**Record extracts:**

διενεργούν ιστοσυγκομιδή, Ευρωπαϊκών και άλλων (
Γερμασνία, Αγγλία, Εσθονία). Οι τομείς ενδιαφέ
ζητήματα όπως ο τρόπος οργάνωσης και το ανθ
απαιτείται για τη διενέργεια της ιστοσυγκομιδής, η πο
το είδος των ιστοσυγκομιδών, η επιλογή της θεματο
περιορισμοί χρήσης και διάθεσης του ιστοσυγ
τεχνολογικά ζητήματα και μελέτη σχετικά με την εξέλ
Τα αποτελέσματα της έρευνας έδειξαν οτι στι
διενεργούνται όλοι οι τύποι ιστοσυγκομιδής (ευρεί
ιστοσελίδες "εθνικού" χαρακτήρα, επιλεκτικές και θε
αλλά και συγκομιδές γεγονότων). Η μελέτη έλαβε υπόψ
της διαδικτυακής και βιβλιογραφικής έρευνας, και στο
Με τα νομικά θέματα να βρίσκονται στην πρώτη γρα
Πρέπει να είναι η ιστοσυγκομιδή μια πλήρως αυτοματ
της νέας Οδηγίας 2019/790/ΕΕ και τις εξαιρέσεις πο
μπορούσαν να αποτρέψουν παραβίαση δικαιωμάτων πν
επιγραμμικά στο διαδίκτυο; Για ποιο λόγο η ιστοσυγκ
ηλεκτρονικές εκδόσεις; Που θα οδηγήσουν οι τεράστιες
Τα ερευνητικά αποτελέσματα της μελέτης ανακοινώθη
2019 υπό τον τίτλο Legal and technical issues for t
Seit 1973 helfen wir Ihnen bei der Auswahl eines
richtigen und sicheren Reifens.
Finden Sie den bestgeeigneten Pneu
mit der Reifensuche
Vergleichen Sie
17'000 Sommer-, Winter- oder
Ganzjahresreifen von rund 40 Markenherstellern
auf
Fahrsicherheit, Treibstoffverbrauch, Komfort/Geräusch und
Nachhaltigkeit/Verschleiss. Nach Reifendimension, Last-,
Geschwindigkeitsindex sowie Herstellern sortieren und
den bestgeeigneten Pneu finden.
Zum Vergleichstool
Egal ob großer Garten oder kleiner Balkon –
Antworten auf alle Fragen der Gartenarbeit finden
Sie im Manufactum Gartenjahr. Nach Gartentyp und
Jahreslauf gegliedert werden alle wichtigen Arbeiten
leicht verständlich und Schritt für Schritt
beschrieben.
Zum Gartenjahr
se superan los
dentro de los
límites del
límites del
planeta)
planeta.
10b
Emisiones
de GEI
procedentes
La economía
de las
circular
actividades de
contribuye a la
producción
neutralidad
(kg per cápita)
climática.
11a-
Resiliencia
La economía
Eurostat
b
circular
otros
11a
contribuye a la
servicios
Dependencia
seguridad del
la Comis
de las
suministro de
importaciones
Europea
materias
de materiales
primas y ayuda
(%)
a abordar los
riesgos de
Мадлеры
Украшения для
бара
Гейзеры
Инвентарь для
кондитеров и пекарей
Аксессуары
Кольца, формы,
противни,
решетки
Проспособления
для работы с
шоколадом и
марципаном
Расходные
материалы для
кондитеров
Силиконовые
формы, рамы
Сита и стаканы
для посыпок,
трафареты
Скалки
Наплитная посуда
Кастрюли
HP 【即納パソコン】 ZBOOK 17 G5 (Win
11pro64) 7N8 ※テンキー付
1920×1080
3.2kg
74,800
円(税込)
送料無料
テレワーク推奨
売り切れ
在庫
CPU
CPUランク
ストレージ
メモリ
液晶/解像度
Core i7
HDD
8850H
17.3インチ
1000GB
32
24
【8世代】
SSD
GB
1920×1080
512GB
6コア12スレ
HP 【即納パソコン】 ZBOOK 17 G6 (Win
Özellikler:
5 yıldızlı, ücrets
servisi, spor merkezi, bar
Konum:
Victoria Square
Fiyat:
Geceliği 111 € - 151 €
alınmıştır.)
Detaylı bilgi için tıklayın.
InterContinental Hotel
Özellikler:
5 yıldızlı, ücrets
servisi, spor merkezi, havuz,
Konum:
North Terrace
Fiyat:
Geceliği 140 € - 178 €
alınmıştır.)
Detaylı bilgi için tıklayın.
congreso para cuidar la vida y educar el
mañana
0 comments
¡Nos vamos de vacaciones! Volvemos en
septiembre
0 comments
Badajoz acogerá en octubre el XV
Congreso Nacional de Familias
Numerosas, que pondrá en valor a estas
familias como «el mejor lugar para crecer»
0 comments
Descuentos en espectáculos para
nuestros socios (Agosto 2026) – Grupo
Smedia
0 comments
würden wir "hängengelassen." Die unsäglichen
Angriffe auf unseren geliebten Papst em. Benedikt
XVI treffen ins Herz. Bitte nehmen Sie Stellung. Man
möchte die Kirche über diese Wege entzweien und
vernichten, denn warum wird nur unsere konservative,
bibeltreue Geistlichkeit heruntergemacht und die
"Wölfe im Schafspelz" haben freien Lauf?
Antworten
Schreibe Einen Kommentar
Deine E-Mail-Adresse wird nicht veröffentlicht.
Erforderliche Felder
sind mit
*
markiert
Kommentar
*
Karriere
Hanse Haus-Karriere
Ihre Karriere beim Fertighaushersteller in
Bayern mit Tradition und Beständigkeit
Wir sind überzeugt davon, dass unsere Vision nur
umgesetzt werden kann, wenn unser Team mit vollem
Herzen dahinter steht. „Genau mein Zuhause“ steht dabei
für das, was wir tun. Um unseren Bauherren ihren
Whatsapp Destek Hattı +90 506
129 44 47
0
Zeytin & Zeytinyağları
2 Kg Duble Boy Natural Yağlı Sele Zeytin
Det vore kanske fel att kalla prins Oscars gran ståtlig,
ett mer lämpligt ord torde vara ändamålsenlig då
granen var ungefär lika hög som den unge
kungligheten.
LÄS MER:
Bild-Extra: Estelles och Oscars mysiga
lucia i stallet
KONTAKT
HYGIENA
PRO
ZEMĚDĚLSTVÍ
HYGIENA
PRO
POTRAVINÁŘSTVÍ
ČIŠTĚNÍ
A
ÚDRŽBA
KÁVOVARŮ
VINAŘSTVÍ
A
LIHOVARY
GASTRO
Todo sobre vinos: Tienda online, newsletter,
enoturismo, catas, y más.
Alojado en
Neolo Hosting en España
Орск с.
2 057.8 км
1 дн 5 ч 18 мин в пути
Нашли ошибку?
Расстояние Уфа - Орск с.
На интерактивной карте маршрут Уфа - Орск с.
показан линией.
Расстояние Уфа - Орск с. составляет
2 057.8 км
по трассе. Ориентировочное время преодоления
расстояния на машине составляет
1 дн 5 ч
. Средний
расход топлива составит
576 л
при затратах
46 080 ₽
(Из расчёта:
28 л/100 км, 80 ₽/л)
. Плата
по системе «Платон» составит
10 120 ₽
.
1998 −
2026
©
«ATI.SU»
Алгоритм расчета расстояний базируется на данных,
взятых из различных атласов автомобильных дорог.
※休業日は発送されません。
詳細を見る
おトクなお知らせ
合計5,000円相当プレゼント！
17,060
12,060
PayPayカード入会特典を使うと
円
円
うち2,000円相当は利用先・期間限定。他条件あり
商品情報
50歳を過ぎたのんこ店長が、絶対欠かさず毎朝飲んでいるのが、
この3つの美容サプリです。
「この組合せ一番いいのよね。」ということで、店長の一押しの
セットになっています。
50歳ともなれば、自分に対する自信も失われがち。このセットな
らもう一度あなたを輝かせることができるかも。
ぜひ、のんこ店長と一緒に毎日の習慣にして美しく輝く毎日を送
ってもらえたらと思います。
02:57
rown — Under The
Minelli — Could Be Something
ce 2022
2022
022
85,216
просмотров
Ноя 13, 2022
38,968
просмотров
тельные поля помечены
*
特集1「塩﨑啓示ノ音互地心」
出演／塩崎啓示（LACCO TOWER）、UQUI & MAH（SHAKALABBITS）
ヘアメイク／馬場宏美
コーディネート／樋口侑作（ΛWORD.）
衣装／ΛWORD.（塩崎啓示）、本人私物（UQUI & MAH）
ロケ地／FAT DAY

**Your objective:** Reproduce the listing word for word, from its very first line up to and including the line containing "Finden Sie den bestgeeigneten Pneu".

**Answer section:**
διενεργούν ιστοσυγκομιδή, Ευρωπαϊκών και άλλων (
Γερμασνία, Αγγλία, Εσθονία). Οι τομείς ενδιαφέ
ζητήματα όπως ο τρόπος οργάνωσης και το ανθ
απαιτείται για τη διενέργεια της ιστοσυγκομιδής, η πο
το είδος των ιστοσυγκομιδών, η επιλογή της θεματο
περιορισμοί χρήσης και διάθεσης του ιστοσυγ
τεχνολογικά ζητήματα και μελέτη σχετικά με την εξέλ
Τα αποτελέσματα της έρευνας έδειξαν οτι στι
διενεργούνται όλοι οι τύποι ιστοσυγκομιδής (ευρεί
ιστοσελίδες "εθνικού" χαρακτήρα, επιλεκτικές και θε
αλλά και συγκομιδές γεγονότων). Η μελέτη έλαβε υπόψ
της διαδικτυακής και βιβλιογραφικής έρευνας, και στο
Με τα νομικά θέματα να βρίσκονται στην πρώτη γρα
Πρέπει να είναι η ιστοσυγκομιδή μια πλήρως αυτοματ
της νέας Οδηγίας 2019/790/ΕΕ και τις εξαιρέσεις πο
μπορούσαν να αποτρέψουν παραβίαση δικαιωμάτων πν
επιγραμμικά στο διαδίκτυο; Για ποιο λόγο η ιστοσυγκ
ηλεκτρονικές εκδόσεις; Που θα οδηγήσουν οι τεράστιες
Τα ερευνητικά αποτελέσματα της μελέτης ανακοινώθη
2019 υπό τον τίτλο Legal and technical issues for t
Seit 1973 helfen wir Ihnen bei der Auswahl eines
richtigen und sicheren Reifens.
Finden Sie den bestgeeigneten Pneu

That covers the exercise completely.